Я вернулась на лестницу, которую именовала наблюдательным пунктом, и села на холодные стеклянные ступеньки… Они были прозрачные — под лестницей стоял рояль. Не знаю, зачем он Максу — видимо, достался от дедушки или бабушки. Подобные реликвии есть в каждой семье — хотя рамки семьи мне кажутся безумно размытыми, крепких семей, хранящих традиции, почитающих стариков и фамильные ценности я не встречала в России.
— Ты чего там сидишь, прячешься? — послышался голос Ники.
— Не хотела тебя будить!
— С ума сошла? Давай спускайся, будем завтрак готовить!
— Ты лежи, я сама все сделаю. Тебя в туалет проводить?
— Было бы неплохо! — Она улыбалась. — На самом деле, сегодня мне уже получше. Не фонтан, еще не придумала, как жить дальше, но и вешаться не собираюсь.
— Правильно, как со сломанной ногой забираться на табуретку??!
Ника засмеялась.
— Ты права! Ну что, пошли в туалет?
Я подошла к дивану и наклонилась к Нике, та правой рукой опиралась мне на плечи, а левой помогала себе встать с дивана — спустя полминутки мы, кряхтя, попрыгали на одной ноге к туалету. Помочь человеку спустить трусы, придерживать особенно крепко, понимая как больно — просто присесть.
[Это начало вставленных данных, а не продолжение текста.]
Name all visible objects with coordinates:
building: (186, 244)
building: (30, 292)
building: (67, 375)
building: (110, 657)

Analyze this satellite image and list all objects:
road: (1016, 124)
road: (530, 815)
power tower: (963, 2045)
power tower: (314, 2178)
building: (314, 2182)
— Ладно, я тебя оставлю! Как закончишь — кричи. — Я уже почти вышла из туалета, как Ника меня окрикнула:
— Стой! Мне очень неловко, но ты не могла бы принести мне журналы?
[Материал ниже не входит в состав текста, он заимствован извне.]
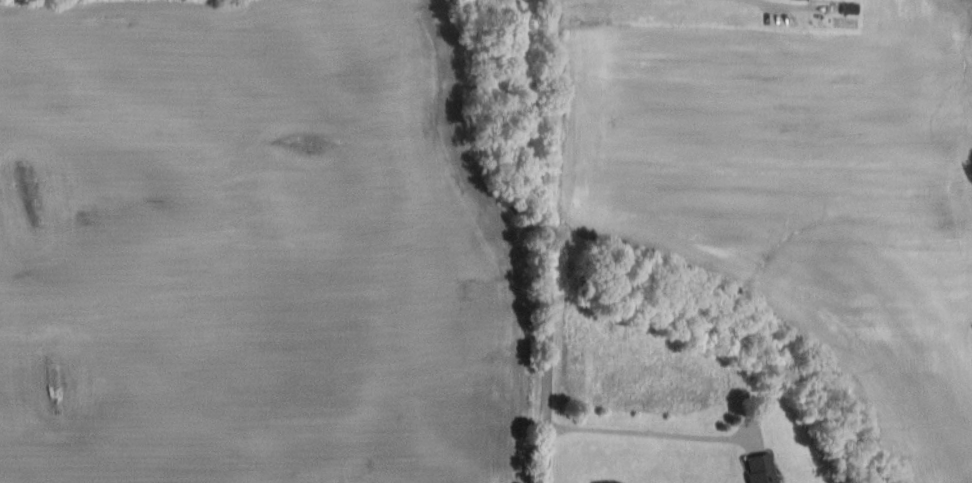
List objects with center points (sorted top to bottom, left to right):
road: (771, 3)
road: (550, 241)
road: (644, 432)
building: (763, 469)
— Я не уверена, что они есть. Я пойду посмотрю…
— Не знаю, куда именно Макс убрал мою сумку, но в ней лежит какой-то…
Сумка стояла рядом с диваном, как и телефон, который, если бы у нее была лишняя рука, Ника бы обязательно взяла с собой в туалет.
Я принесла ей журналы, снова закрыла за ней дверь.
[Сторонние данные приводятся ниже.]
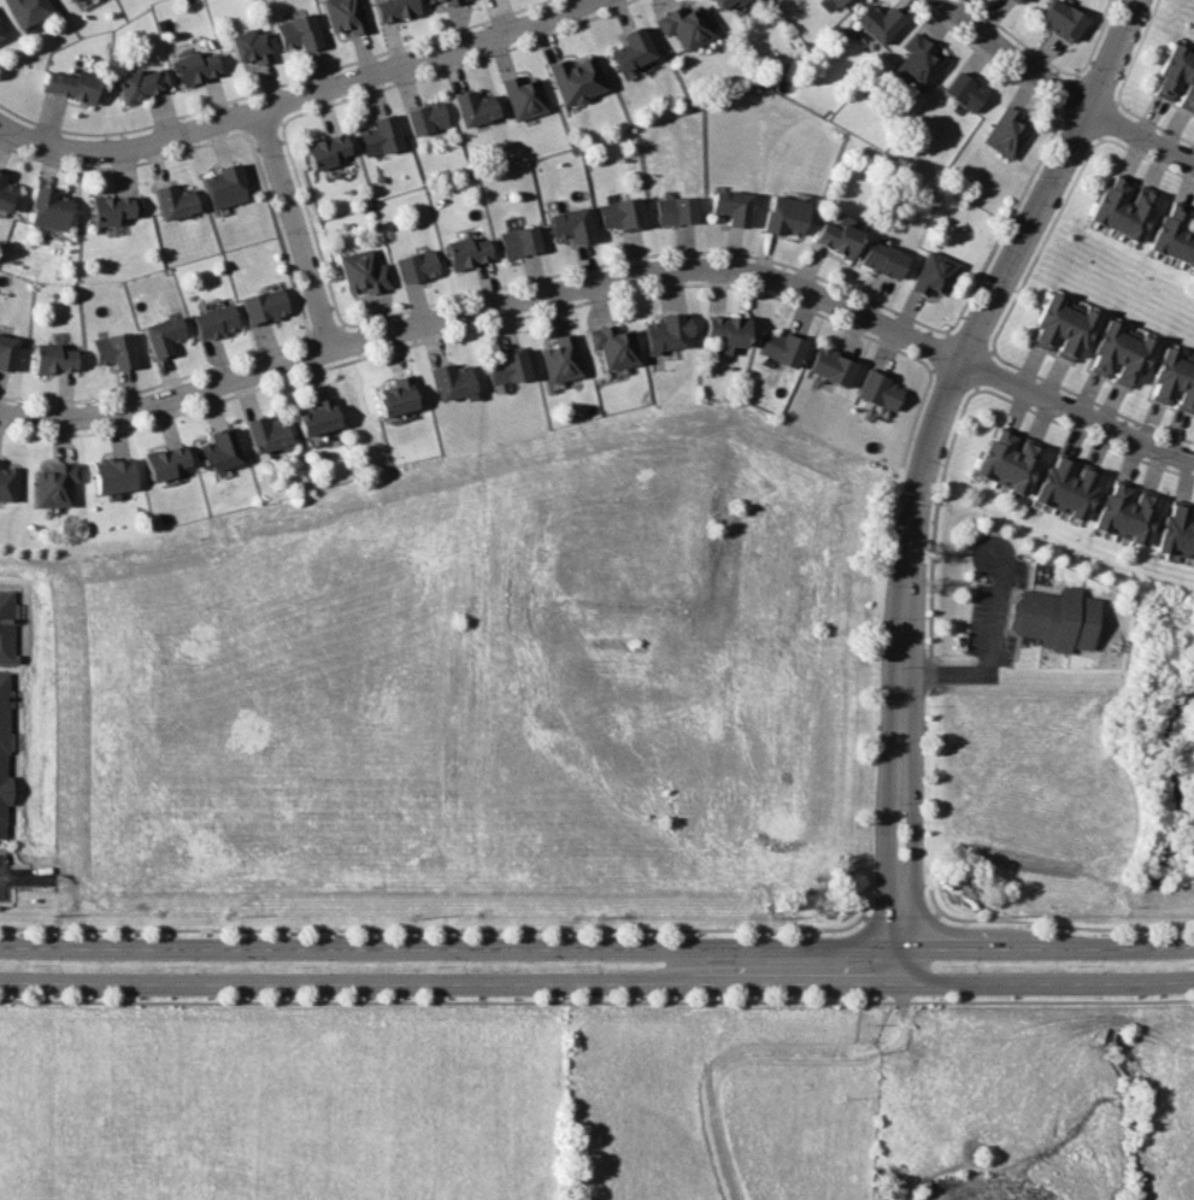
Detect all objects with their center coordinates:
building: (69, 0)
building: (72, 0)
building: (429, 1)
building: (451, 1)
building: (1016, 1)
building: (833, 2)
building: (723, 3)
building: (395, 9)
building: (25, 10)
building: (346, 15)
building: (1061, 19)
building: (875, 22)
building: (683, 26)
building: (299, 32)
building: (0, 36)
road: (1097, 38)
road: (1021, 40)
building: (252, 47)
building: (630, 50)
road: (1137, 50)
road: (988, 58)
building: (915, 61)
road: (457, 63)
building: (196, 67)
building: (1167, 68)
building: (1179, 73)
building: (576, 78)
building: (142, 84)
building: (71, 86)
building: (1186, 86)
road: (271, 87)
road: (1064, 88)
road: (1097, 90)
building: (963, 91)
road: (1072, 94)
road: (297, 97)
building: (524, 97)
building: (1189, 101)
building: (474, 108)
building: (428, 117)
road: (1103, 122)
road: (262, 124)
road: (1078, 124)
road: (1154, 124)
building: (1005, 134)
building: (381, 137)
building: (327, 149)
road: (1147, 158)
road: (123, 164)
building: (225, 187)
building: (5, 195)
building: (1102, 200)
building: (174, 201)
building: (1114, 203)
building: (730, 207)
building: (48, 209)
building: (116, 209)
building: (673, 210)
building: (1125, 210)
building: (618, 214)
building: (782, 215)
building: (1137, 216)
road: (309, 222)
building: (569, 224)
road: (1003, 224)
building: (1161, 229)
road: (295, 230)
road: (277, 233)
building: (1172, 235)
building: (835, 237)
building: (1183, 240)
building: (518, 241)
road: (1042, 244)
building: (466, 252)
road: (646, 253)
building: (1189, 253)
building: (880, 260)
building: (416, 266)
building: (364, 273)
building: (931, 274)
road: (607, 280)
building: (265, 306)
building: (1040, 315)
building: (216, 321)
building: (1052, 322)
road: (469, 328)
building: (1065, 329)
building: (724, 330)
road: (324, 332)
building: (663, 332)
building: (1077, 334)
building: (164, 335)
building: (1100, 342)
building: (612, 346)
building: (779, 347)
road: (942, 348)
building: (1112, 348)
road: (970, 349)
building: (115, 350)
building: (7, 353)
building: (1126, 355)
building: (52, 359)
building: (560, 360)
building: (1137, 361)
building: (504, 368)
building: (829, 368)
building: (1158, 369)
road: (953, 370)
road: (974, 374)
road: (948, 375)
building: (1170, 375)
building: (451, 381)
building: (1184, 382)
road: (155, 384)
building: (876, 391)
building: (397, 397)
building: (1189, 399)
road: (1090, 402)
building: (316, 417)
road: (915, 418)
building: (267, 433)
road: (1083, 434)
building: (220, 449)
building: (983, 455)
building: (996, 459)
building: (166, 462)
building: (1010, 464)
building: (1022, 469)
building: (115, 475)
building: (1042, 480)
building: (8, 482)
building: (1055, 484)
building: (56, 485)
building: (1069, 489)
building: (1081, 495)
building: (1101, 507)
building: (1115, 509)
building: (1128, 515)
building: (1140, 519)
road: (932, 520)
building: (1163, 530)
building: (1177, 532)
building: (1188, 543)
building: (1193, 559)
building: (1051, 617)
building: (5, 627)
road: (985, 646)
road: (928, 666)
building: (3, 755)
road: (25, 875)
road: (887, 876)
road: (919, 876)
road: (933, 900)
road: (901, 918)
road: (443, 927)
road: (597, 944)
road: (597, 976)
road: (597, 1001)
Понимая, что сама она из туалета не выйдет — я могла быть уверенной, что никто меня не застанет за прочтением чужих сообщений. Знаете, какой соблазн?
Это было мучительно — а вдруг у нее громко работает клавиатура? Что тогда? Тогда я попаду в безумно неловкую ситуацию. И потом нельзя читать чужие письма. Неужели вы никогда не были женщиной?
Женщина — это вечное преодоление любопытства и поиск баланса слабости и силы.
К слову о слабости… Ника сказала, что закончила, и просила ее вынести.
Мы снова оказались на кухне.
— Знаешь, если честно, я себя так ужасно чувствую! — сказала Ника, тщательно прожевывая хлопья и мюсли без молока.
— Хочешь, я дам тебе обезболивающее? — я сразу предложила, потому что на удивление запомнила, где Макс хранит лекарство.
— Да нет! Пока не сильно болит… Я себя чувствую отвратительно, потому что беспомощная — ну ты представь себе, когда ты не можешь сам в туалет сходить, это же абсурд.
— Это же временно!
— Я понимаю, что временно. Ты же понимаешь, что мне придется уйти со сцены. А на что жить? Чем заниматься?